Money has been an important factor discouraging male farmers from sharing the ownership of land with their wives. Sriraj Singh, a 60-year-old farmer from Daulatpur village in Saharanpur, has purchased 1.33 ha in the name of his wife, Premlata Saini. “I do not mind sharing my property with my wife, but what is the point of spending so much money for an exclusive ownership when both of us enjoy the fruits of the same land?” he asks.
|'Empower women in panchayats first to improve the status of women farmers'
|Renowned scientist M S Swaminathan spoke to Kundan Pandey on the private member’s bill initiated by him in Rajya Sabha in 2011 to protect the interest of women farmers. He also talked about what needs to be done to secure their land rights and improve their access to technology, credit and the market. Excerpts
|How could the bill moved by you have helped the cause of women farmers?
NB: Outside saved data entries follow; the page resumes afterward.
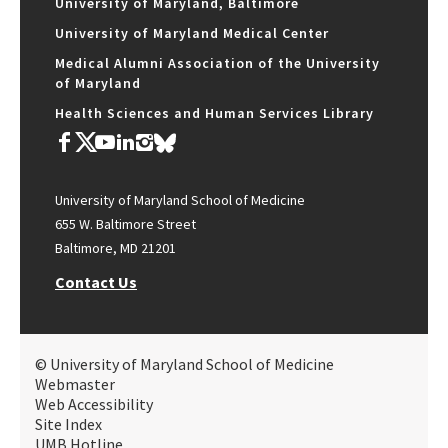
University of Maryland, Baltimore
University of Maryland Medical Center
Medical Alumni Association of the University
of Maryland
Health Sciences and Human Services Library
University of Maryland School of Medicine
655 W. Baltimore Street
Baltimore, MD 21201
Contact Us
© University of Maryland School of Medicine
Webmaster
Web Accessibility
Site Index
UMB Hotline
My private members’ bill was to create awareness of the need for attending to the special needs of women farmers in the area of access to technology, credit, insurance, inputs, irrigation water, extension services and above all assured and remunerative market.
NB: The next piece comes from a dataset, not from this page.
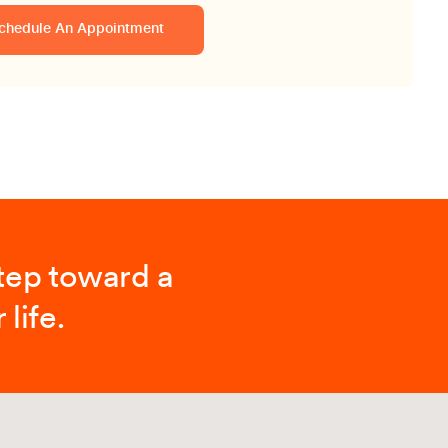
chedule An Appointment
step toward a
 life.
What is the condition of women farmers in other countries?Does any country recognise women as farmers?
The status of women farmers varies from country to country. In industrialized countries men and women share the work load in every aspect of farming. In many developing countries women play an important role in post-harvest management. In almost all cases, the work assigned to women involves more drudgery than the ones being handled by men.
How do you see this Aroh campaign?
Aroh is an important initiative since it helps to awaken consciousness of land rights of women farmers. Without ‘patta to land’ women farmers are not able to get access to credit.
Do you think, the government will take up this matter in future?
The government is interested in the principle but words do not match actions. Fortunately, our present prime minister is much more committed to the cause of women farmers' empowerment.
What are the special needs and challenges of women farmers?
The special needs are the areas of land rights, technology, credit, and market.
What could be the possible model to change things on ground level?
We have to empower the 50 per cent of women in the panchayats with new skills. At M S Swaminathan Research Foundation (MSSRF), for example, we are converting them into climate risk managers, hunger fighters, plant doctors, academicians of the virtual academy and biodiversity conservers. This gives them both pride and self-esteem and their contributions to leveraging agriculture for nutrition are increasing.